Pheochromocytoma, paraganglioma

Pheochromocytoma is a rare tumour arising from the chromaffin cells of adrenal medulla, whereas paraganglioma is an identical tumour arising from extra-adrenal tissues. About 30% of these tumours have a hereditary origin (mutation in the SDH gene) or are associated with genetic syndromes (MEN 2 and von Hippel-Lindau syndrome, neurofibromatosis type 1). They manifest themselves clinically by the production of catecholamines (paroxysmal hypertension, headache, palpitations, tremor). Parasympatic paraganliomas do not produce hormones. The clinical course might vary from an indolent behaviour to a highly malignant course. Surgical resection is the choice of treatment, chemotherapy has a very limited effect. Radiation therapy (MIBG therapy) and biological therapy (somatostatin analogues, multikinase inhibitors and antiangiogenic therapy) might play a role in the treatment. The prognosis is rather poor in malignant advanced pheochromocytomas.

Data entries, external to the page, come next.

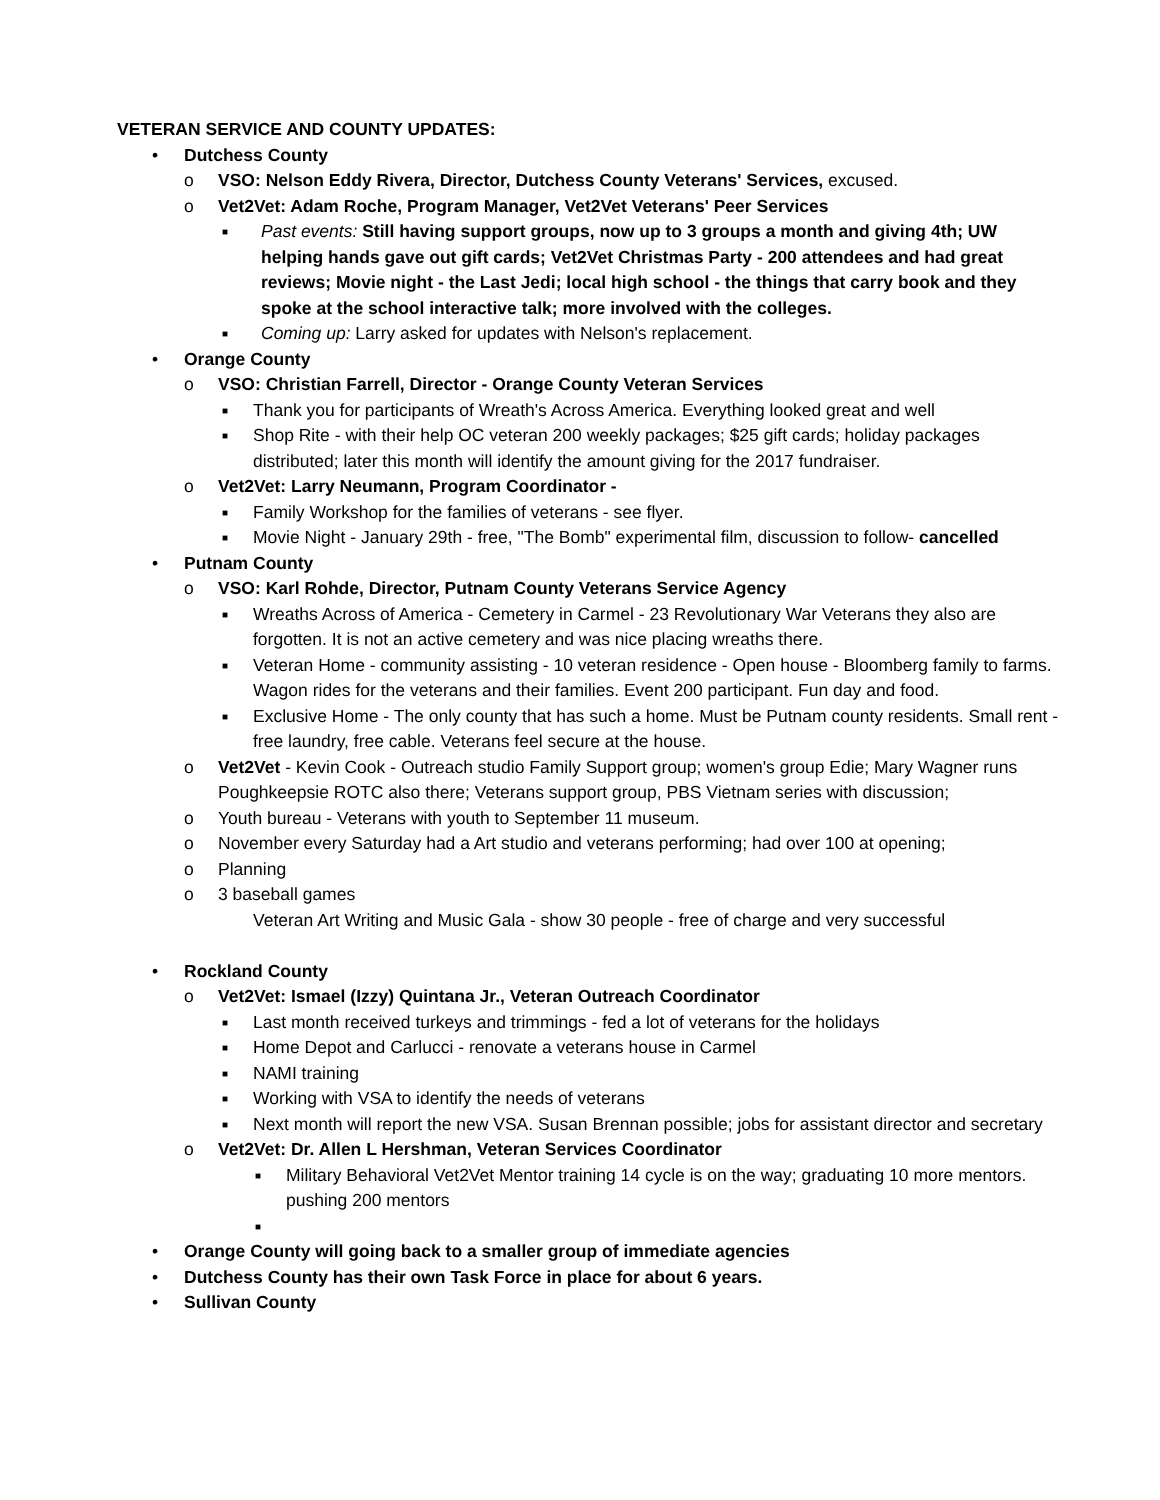VETERAN SERVICE AND COUNTY UPDATES:
• Dutchess County
o VSO: Nelson Eddy Rivera, Director, Dutchess County Veterans' Services, excused.
o Vet2Vet: Adam Roche, Program Manager, Vet2Vet Veterans' Peer Services
■ Past events: Still having support groups, now up to 3 groups a month and giving 4th; UW helping hands gave out gift cards; Vet2Vet Christmas Party - 200 attendees and had great reviews; Movie night - the Last Jedi; local high school - the things that carry book and they spoke at the school interactive talk; more involved with the colleges.
■ Coming up: Larry asked for updates with Nelson's replacement.
• Orange County
o VSO: Christian Farrell, Director - Orange County Veteran Services
■ Thank you for participants of Wreath's Across America. Everything looked great and well
■ Shop Rite - with their help OC veteran 200 weekly packages; $25 gift cards; holiday packages distributed; later this month will identify the amount giving for the 2017 fundraiser.
o Vet2Vet: Larry Neumann, Program Coordinator -
■ Family Workshop for the families of veterans - see flyer.
■ Movie Night - January 29th - free, "The Bomb" experimental film, discussion to follow- cancelled
• Putnam County
o VSO: Karl Rohde, Director, Putnam County Veterans Service Agency
■ Wreaths Across of America - Cemetery in Carmel - 23 Revolutionary War Veterans they also are forgotten. It is not an active cemetery and was nice placing wreaths there.
■ Veteran Home - community assisting - 10 veteran residence - Open house - Bloomberg family to farms. Wagon rides for the veterans and their families. Event 200 participant. Fun day and food.
■ Exclusive Home - The only county that has such a home. Must be Putnam county residents. Small rent - free laundry, free cable. Veterans feel secure at the house.
o Vet2Vet - Kevin Cook - Outreach studio Family Support group; women's group Edie; Mary Wagner runs Poughkeepsie ROTC also there; Veterans support group, PBS Vietnam series with discussion;
o Youth bureau - Veterans with youth to September 11 museum.
o November every Saturday had a Art studio and veterans performing; had over 100 at opening;
o Planning
o 3 baseball games
Veteran Art Writing and Music Gala - show 30 people - free of charge and very successful
• Rockland County
o Vet2Vet: Ismael (Izzy) Quintana Jr., Veteran Outreach Coordinator
■ Last month received turkeys and trimmings - fed a lot of veterans for the holidays
■ Home Depot and Carlucci - renovate a veterans house in Carmel
■ NAMI training
■ Working with VSA to identify the needs of veterans
■ Next month will report the new VSA. Susan Brennan possible; jobs for assistant director and secretary
o Vet2Vet: Dr. Allen L Hershman, Veteran Services Coordinator
■ Military Behavioral Vet2Vet Mentor training 14 cycle is on the way; graduating 10 more mentors. pushing 200 mentors
■
• Orange County will going back to a smaller group of immediate agencies
• Dutchess County has their own Task Force in place for about 6 years.
• Sullivan County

Adrenocortical carcinoma (ACC)

Adrenocortical carcinoma (ACC) can develop at any age, and is more prevalent in girls. Its aetiology is usually unknown, hereditary predisposition syndromes (Beckwith-Wiedemann syndrome, MEN1 and Li-Fraumeni syndrome, Carney complex) and hemihypertrophy might play a role. Clinical symptoms are usually related to the hormonal activity of the tumour (Cushing’s syndrome, virilisation, hyperglycaemia, hypokalaemia, hypertension), but the tumour can also be hormonally inactive (only palpable mass). It forms early metastases, and therefore it is usually diagnosed as a locally advanced or metastastic disease. The prognosis depends on the tumour size and weight, absence of metastases, and the patient’s age (prognosis is better in children under the age of 3). Radical resection provides a good chance of long-term survival: 75% of patients with localised tumour are alive 5 years after diagnosis. The prognosis is fatal at advanced stages of the disease with metastases: the median survival time usually does not exceed one year.